Simulate origin downtime and assert the CDN returns X-Cache: HIT or STALE rather than propagating 502 Bad Gateway to users.

5. Automate Chaos Scenarios in CI

Run fault injection in pre-deploy pipelines and assert that components render fallback states within a latency budget. Use Playwright or Cypress to check DOM structure and accessibility attributes during a simulated outage.

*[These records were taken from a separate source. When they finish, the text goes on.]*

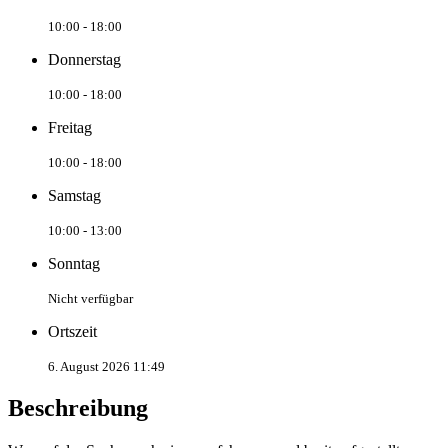
10:00 - 18:00
Donnerstag
10:00 - 18:00
Freitag
10:00 - 18:00
Samstag
10:00 - 13:00
Sonntag
Nicht verfügbar
Ortszeit
6. August 2026 11:49
Beschreibung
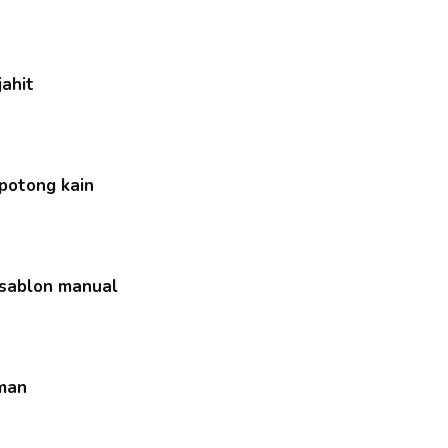
jahit
 potong kain
 sablon manual
iman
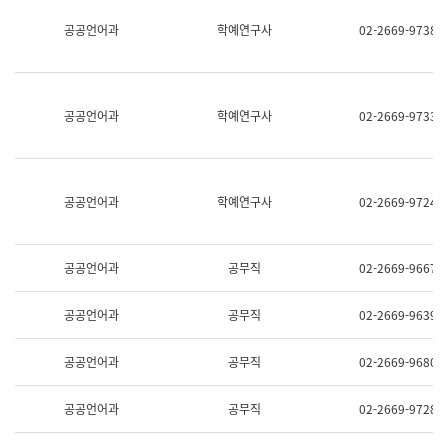
명,
교
공공언어과
학예연구사
02-2669-9738
직
육
위/
연
직
수
급,
과
전
어
공공언어과
학예연구사
02-2669-9733
화,
문
담
연
당
구
업
실
무)
어
공공언어과
학예연구사
02-2669-9724
문
연
구
과
공공언어과
공무직
02-2669-9667
어
문
연
공공언어과
공무직
02-2669-9639
구
과
(사
공공언어과
공무직
02-2669-9680
전
팀)
언
공공언어과
공무직
02-2669-9728
어
정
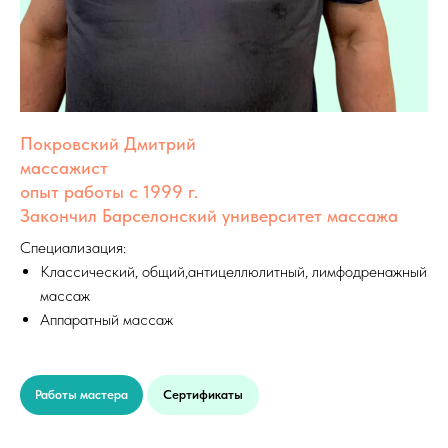
Покровский Дмитрий
массажист
опыт работы с 1999 г.
Закончил Барселонский университет массажа
Специализация:
Классический, общий,антицеллюлитный, лимфодренажный
массаж
Аппаратный массаж
ке
Работы мастера
Сертификаты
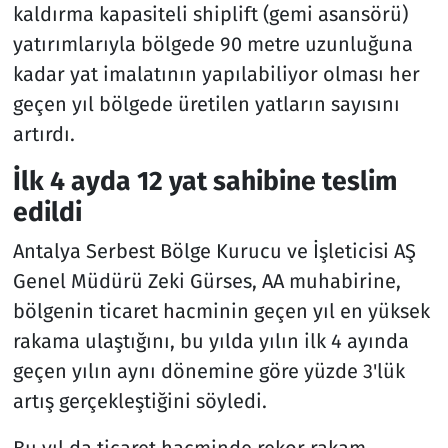
kaldırma kapasiteli shiplift (gemi asansörü)
yatırımlarıyla bölgede 90 metre uzunluğuna
kadar yat imalatının yapılabiliyor olması her
geçen yıl bölgede üretilen yatların sayısını
artırdı.
İlk 4 ayda 12 yat sahibine teslim
edildi
Antalya Serbest Bölge Kurucu ve İşleticisi AŞ
Genel Müdürü Zeki Gürses, AA muhabirine,
bölgenin ticaret hacminin geçen yıl en yüksek
rakama ulaştığını, bu yılda yılın ilk 4 ayında
geçen yılın aynı dönemine göre yüzde 3'lük
artış gerçekleştiğini söyledi.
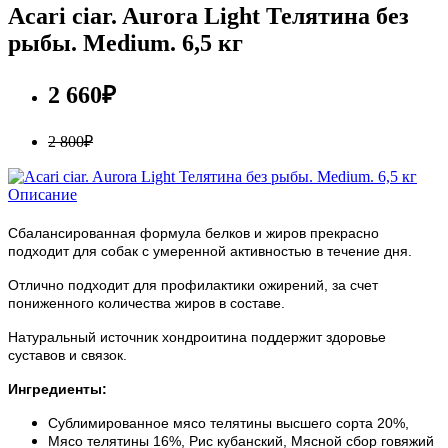
Acari ciar. Aurora Light Телятина без
рыбы. Medium. 6,5 кг
2 660₽
2 800₽
Описание
Сбалансированная формула белков и жиров прекрасно
подходит для собак с умеренной активностью в течение дня.
Отлично подходит для профилактики ожирений, за счет
пониженного количества жиров в составе.
Натуральный источник хондроитина поддержит здоровье
суставов и связок.
Ингредиенты:
Сублимированное мясо телятины высшего сорта 20%,
Мясо телятины 16%, Рис кубанский, Мясной сбор говяжий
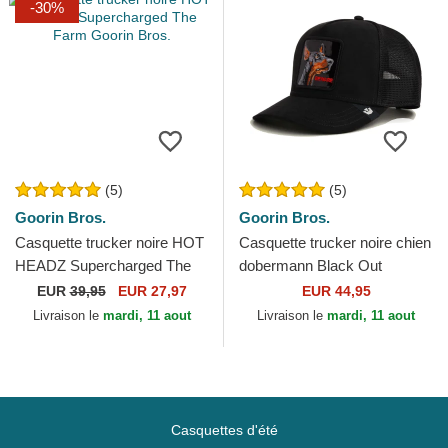
-30%
(5)
(5)
Goorin Bros.
Goorin Bros.
Casquette trucker noire HOT
Casquette trucker noire chien
HEADZ Supercharged The
dobermann Black Out
Farm Goorin Bros.
Doberman Metallic The Farm
EUR
39,95
EUR 27,97
EUR 44,95
Goorin Bros.
Livraison le
mardi, 11 aout
Livraison le
mardi, 11 aout
Casquettes d'été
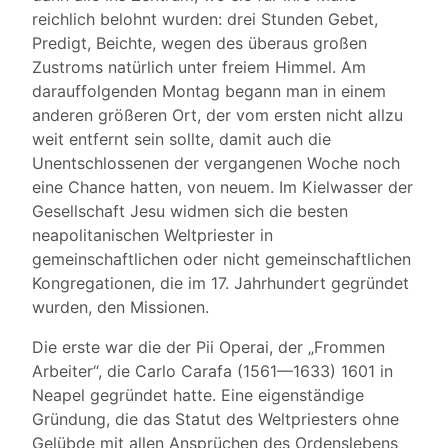
reichlich belohnt wurden: drei Stunden Gebet,
Predigt, Beichte, wegen des überaus großen
Zustroms natürlich unter freiem Himmel. Am
darauffolgenden Montag begann man in einem
anderen größeren Ort, der vom ersten nicht allzu
weit entfernt sein sollte, damit auch die
Unentschlossenen der vergangenen Woche noch
eine Chance hatten, von neuem. Im Kielwasser der
Gesellschaft Jesu widmen sich die besten
neapolitanischen Weltpriester in
gemeinschaftlichen oder nicht gemeinschaftlichen
Kongregationen, die im 17. Jahrhundert gegründet
wurden, den Missionen.
Die erste war die der Pii Operai, der „Frommen
Arbeiter“, die Carlo Carafa (1561—1633) 1601 in
Neapel gegründet hatte. Eine eigenständige
Gründung, die das Statut des Weltpriesters ohne
Gelübde mit allen Ansprüchen des Ordenslebens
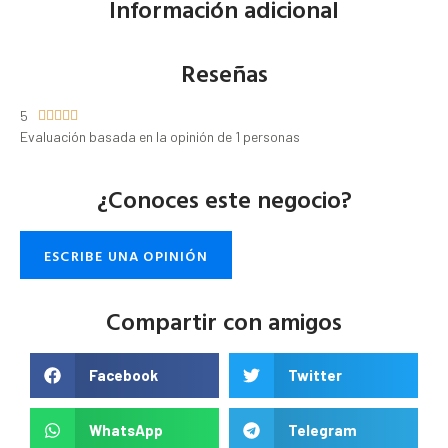
Información adicional
Reseñas
5





Evaluación basada en la opinión de 1 personas
¿Conoces este negocio?
ESCRIBE UNA OPINIÓN
Compartir con amigos
Facebook
Twitter
WhatsApp
Telegram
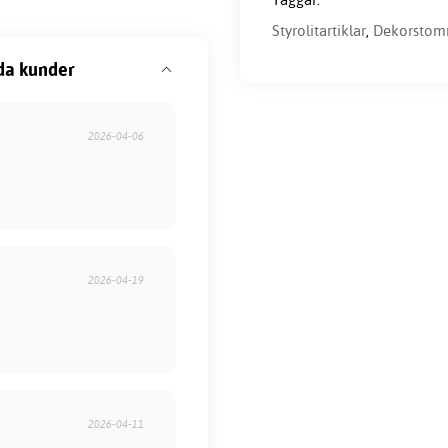
Styrolitartiklar
,
Dekorstom
da kunder
2026-04-06
2026-04-19
2026-04-11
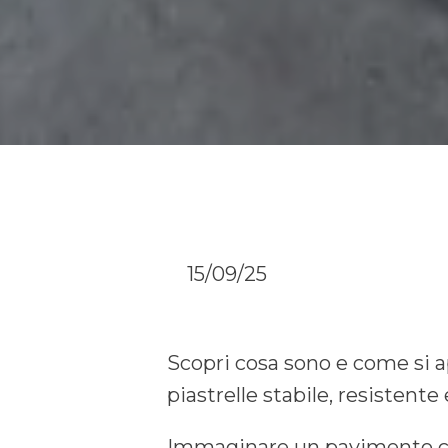
15/09/25
Scopri cosa sono e come si ap
piastrelle stabile, resistente
Immaginare un pavimento che 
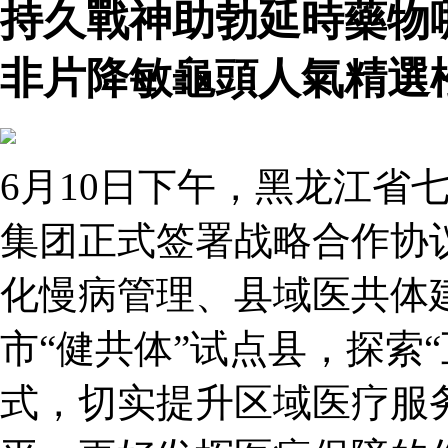
持久戰神助勃延時藥物
非片降敏龜頭人氣精選
6月10日下午，黑龙江省
集团正式签署战略合作协
化慢病管理、县域医共体
市“健共体”试点县，探索
式，切实提升区域医疗服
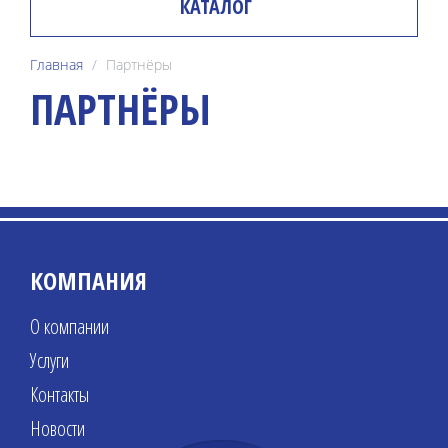
КАТАЛОГ
Главная
Партнёры
ПАРТНЁРЫ
КОМПАНИЯ
О компании
Услуги
Контакты
Новости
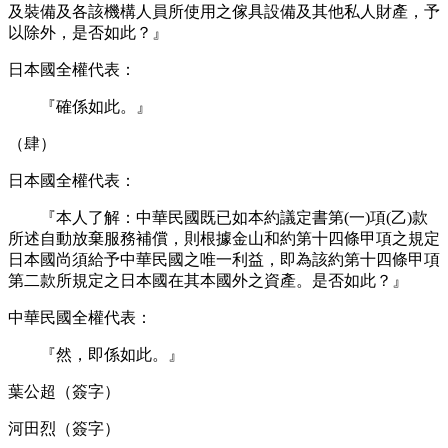
及裝備及各該機構人員所使用之傢具設備及其他私人財產，予
以除外，是否如此？』
日本國全權代表：
『確係如此。』
（肆）
日本國全權代表：
『本人了解：中華民國既已如本約議定書第(一)項(乙)款
所述自動放棄服務補償，則根據金山和約第十四條甲項之規定
日本國尚須給予中華民國之唯一利益，即為該約第十四條甲項
第二款所規定之日本國在其本國外之資產。是否如此？』
中華民國全權代表：
『然，即係如此。』
葉公超（簽字）
河田烈（簽字）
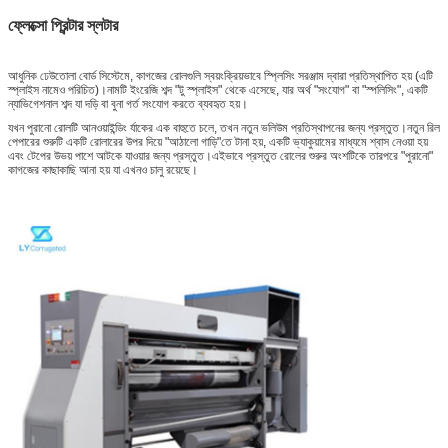
ফ্লেক্সো প্রিন্টার স্লটার
আধুনিক ঢেউতোলা বোর্ড সিস্টেমে, কাগজের রোলগুলি স্বয়ংক্রিয়ভাবে স্প্লিসিং সরঞ্জাম দ্বারা প্রতিস্থাপিত হয় (এটি
স্প্লাইস নামেও পরিচিত)।নামটি ইংরেজি শব্দ "টু স্প্লাইস" থেকে এসেছে, যার অর্থ "সংযোগ" বা "স্পলিসিং", একটি
ন্যাভিগেশনাল শব্দ যা দড়ি বা বুনা গর্ত সংযোগ করতে ব্যবহৃত হয়।
যখন পুরানো রোলটি আনওয়াইন্ডিং র্যাকের এক বাহুতে চলে, তখন নতুন ভলিউম প্রতিস্থাপনের জন্য প্রস্তুত।নতুন রিল
পেপারের শুরুটি একটি রোলারের উপর দিয়ে "আঠালো গাড়ি"তে টানা হয়, একটি ভ্যাকুয়ামের মাধ্যমে শ্বাস নেওয়া হয়
এবং টেপের উভয় পাশে আটকে যাওয়ার জন্য প্রস্তুত।এইভাবে প্রস্তুত রোলের শুরুর অংশটিকে তারপরে "পুরানো"
কাগজের কাছাকাছি আনা হয় যা এখনও চালু রয়েছে।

// tests/cms-fallback.spec.ts
import { test, expect } from '@playwright/test';

test('renders fallback UI when CMS returns 503', async ({ page }) => {
  // MSW intercepts and returns 503 automatically in CI
  await page.goto('/blog/chaos-engineering');
  
  await expect(page.locator('[data-testid="cms-fallback-banner"]')).toBeVisible();
  await expect(page.locator('h1')).toHaveText('Content Temporarily Unavailable');
  
  // Verify hydration completed without client-side errors
  const consoleErrors = await page.evaluate(() => window.__consoleErrors || []);
  expect(consoleErrors).toHaveLength(0);
});

Production Deployment & Observability

Control the blast radius. Enable fault injection in staging first, then roll into production behind a feature flag scoped to internal traffic or low-risk routes. Track three resilience metrics:

Error budget consumption: 5xx rate and timeout percentage against SLA.
Fallback activation rate: how often stale-if-error or client fallbacks fire.
Hydration mismatch count: target zero React hydration warnings while degraded.

Instrument the fetch layer with distributed tracing to correlate CMS latency spikes with render degradation. Run this alongside the rest of your Data Fetching & Caching Strategies and a CMS dependency stops being a single point of failure.